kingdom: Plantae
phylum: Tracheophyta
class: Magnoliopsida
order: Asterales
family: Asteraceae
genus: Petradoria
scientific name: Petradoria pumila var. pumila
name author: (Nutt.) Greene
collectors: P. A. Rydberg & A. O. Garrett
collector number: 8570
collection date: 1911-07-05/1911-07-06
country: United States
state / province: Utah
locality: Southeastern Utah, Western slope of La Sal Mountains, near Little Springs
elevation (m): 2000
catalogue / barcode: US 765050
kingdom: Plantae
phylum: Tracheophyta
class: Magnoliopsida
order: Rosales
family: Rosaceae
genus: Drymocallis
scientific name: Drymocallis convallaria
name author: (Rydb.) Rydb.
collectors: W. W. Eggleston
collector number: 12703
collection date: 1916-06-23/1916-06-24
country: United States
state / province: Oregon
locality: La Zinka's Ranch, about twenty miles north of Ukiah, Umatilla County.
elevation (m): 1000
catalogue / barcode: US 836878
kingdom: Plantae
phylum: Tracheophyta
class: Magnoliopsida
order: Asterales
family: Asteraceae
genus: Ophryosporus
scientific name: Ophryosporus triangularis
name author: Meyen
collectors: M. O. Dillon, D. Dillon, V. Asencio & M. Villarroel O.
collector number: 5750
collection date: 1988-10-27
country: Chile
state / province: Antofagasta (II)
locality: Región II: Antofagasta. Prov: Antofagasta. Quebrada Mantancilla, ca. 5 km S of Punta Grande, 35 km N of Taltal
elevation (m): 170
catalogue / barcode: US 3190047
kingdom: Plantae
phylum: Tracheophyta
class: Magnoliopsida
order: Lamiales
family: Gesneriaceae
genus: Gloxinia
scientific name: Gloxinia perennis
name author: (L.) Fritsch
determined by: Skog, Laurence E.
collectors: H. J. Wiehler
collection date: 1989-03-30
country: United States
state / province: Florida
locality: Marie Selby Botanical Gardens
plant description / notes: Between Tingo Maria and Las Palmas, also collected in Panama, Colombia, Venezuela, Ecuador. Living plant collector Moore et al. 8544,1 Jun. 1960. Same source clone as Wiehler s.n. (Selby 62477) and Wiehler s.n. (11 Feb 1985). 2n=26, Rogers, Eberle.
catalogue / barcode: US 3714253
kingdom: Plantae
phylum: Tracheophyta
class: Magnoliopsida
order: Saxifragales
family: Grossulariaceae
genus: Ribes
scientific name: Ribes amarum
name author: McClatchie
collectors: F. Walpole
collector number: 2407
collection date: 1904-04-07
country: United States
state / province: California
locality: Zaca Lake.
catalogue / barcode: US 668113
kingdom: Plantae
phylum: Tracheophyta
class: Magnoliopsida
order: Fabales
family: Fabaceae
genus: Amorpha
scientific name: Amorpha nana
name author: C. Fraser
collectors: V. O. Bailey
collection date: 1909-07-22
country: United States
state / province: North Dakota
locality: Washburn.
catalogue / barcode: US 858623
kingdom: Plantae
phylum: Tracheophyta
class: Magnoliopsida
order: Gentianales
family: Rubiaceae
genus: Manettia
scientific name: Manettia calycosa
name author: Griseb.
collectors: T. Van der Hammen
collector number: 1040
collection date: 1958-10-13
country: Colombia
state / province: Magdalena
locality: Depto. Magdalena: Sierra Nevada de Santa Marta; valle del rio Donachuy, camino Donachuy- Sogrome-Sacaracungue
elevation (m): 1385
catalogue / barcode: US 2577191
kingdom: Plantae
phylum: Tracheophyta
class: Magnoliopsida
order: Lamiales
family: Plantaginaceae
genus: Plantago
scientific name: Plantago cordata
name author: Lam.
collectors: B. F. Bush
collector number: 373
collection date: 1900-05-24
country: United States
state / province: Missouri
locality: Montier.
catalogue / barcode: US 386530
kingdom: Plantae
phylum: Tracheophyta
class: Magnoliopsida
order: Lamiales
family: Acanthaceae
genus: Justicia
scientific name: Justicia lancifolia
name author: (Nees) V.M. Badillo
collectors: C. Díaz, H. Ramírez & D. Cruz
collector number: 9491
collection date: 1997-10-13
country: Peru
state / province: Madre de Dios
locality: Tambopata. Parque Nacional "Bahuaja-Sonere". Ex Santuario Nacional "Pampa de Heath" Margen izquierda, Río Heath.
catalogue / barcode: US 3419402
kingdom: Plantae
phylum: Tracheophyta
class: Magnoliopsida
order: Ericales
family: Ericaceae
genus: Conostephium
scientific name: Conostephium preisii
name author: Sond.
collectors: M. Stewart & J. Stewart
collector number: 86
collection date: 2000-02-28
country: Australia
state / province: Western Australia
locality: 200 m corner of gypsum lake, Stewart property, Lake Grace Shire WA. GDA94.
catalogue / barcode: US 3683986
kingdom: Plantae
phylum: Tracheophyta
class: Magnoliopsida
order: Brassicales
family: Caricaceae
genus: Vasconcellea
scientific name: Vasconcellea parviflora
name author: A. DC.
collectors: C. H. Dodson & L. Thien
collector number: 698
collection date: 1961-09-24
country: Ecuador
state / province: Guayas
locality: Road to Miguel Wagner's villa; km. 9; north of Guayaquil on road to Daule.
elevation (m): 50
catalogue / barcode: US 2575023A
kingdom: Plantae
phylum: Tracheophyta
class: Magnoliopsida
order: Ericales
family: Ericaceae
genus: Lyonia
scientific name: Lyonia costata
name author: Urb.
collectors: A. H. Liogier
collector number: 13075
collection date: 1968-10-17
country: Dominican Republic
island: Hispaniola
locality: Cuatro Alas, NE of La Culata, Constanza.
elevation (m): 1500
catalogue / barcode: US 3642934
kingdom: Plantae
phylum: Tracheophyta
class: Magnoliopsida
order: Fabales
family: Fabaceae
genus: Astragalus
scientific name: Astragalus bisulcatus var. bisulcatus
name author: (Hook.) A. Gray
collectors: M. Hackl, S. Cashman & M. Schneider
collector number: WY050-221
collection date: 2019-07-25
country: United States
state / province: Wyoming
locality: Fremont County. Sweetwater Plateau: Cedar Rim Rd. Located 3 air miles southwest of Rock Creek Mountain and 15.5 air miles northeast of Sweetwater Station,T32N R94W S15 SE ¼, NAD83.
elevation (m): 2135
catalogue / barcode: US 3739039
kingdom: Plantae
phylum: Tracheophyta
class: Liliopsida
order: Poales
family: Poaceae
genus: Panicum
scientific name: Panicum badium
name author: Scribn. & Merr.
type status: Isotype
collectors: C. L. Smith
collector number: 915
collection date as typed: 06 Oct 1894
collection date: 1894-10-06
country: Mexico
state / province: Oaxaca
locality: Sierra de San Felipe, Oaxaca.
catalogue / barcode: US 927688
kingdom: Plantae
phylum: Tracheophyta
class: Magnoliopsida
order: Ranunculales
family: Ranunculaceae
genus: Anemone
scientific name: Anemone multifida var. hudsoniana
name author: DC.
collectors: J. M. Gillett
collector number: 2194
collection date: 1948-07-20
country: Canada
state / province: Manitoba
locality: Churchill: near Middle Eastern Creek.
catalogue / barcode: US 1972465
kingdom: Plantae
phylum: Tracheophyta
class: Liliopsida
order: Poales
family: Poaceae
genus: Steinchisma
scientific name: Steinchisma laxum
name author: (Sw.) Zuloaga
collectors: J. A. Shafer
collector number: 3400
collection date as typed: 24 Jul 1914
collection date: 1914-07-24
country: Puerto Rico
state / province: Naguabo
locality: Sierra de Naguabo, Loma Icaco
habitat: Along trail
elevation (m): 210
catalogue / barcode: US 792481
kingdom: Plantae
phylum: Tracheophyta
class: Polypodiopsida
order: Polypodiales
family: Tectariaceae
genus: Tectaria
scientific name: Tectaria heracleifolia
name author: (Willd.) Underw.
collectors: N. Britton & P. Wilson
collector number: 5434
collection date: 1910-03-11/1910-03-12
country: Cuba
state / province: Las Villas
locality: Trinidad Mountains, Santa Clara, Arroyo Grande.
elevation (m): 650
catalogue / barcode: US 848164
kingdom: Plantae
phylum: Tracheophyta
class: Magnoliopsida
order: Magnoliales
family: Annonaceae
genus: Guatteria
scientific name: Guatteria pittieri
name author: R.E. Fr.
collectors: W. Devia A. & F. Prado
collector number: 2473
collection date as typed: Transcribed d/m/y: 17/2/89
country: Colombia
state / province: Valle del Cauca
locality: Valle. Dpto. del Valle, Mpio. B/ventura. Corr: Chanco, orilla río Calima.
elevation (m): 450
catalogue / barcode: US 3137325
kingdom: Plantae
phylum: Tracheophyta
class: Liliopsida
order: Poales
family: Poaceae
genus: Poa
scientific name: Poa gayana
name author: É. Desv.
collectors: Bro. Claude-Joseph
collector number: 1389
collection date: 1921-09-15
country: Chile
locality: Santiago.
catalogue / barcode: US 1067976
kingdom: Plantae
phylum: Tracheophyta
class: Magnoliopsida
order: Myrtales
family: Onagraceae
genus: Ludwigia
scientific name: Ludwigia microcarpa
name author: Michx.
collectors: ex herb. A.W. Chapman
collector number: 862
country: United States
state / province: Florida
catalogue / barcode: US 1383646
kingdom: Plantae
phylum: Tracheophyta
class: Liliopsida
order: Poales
· · · ·
Starting at the line that contains "collection date: 1904-04-07" and stopping after the line that contains "genus: Manettia", put those lines of the records into a JSON list of strings, one string per line. Leave out any blank lines.

# Response to this task
[
  "collection date: 1904-04-07",
  "country: United States",
  "state / province: California",
  "locality: Zaca Lake.",
  "catalogue / barcode: US 668113",
  "kingdom: Plantae",
  "phylum: Tracheophyta",
  "class: Magnoliopsida",
  "order: Fabales",
  "family: Fabaceae",
  "genus: Amorpha",
  "scientific name: Amorpha nana",
  "name author: C. Fraser",
  "collectors: V. O. Bailey",
  "collection date: 1909-07-22",
  "country: United States",
  "state / province: North Dakota",
  "locality: Washburn.",
  "catalogue / barcode: US 858623",
  "kingdom: Plantae",
  "phylum: Tracheophyta",
  "class: Magnoliopsida",
  "order: Gentianales",
  "family: Rubiaceae",
  "genus: Manettia"
]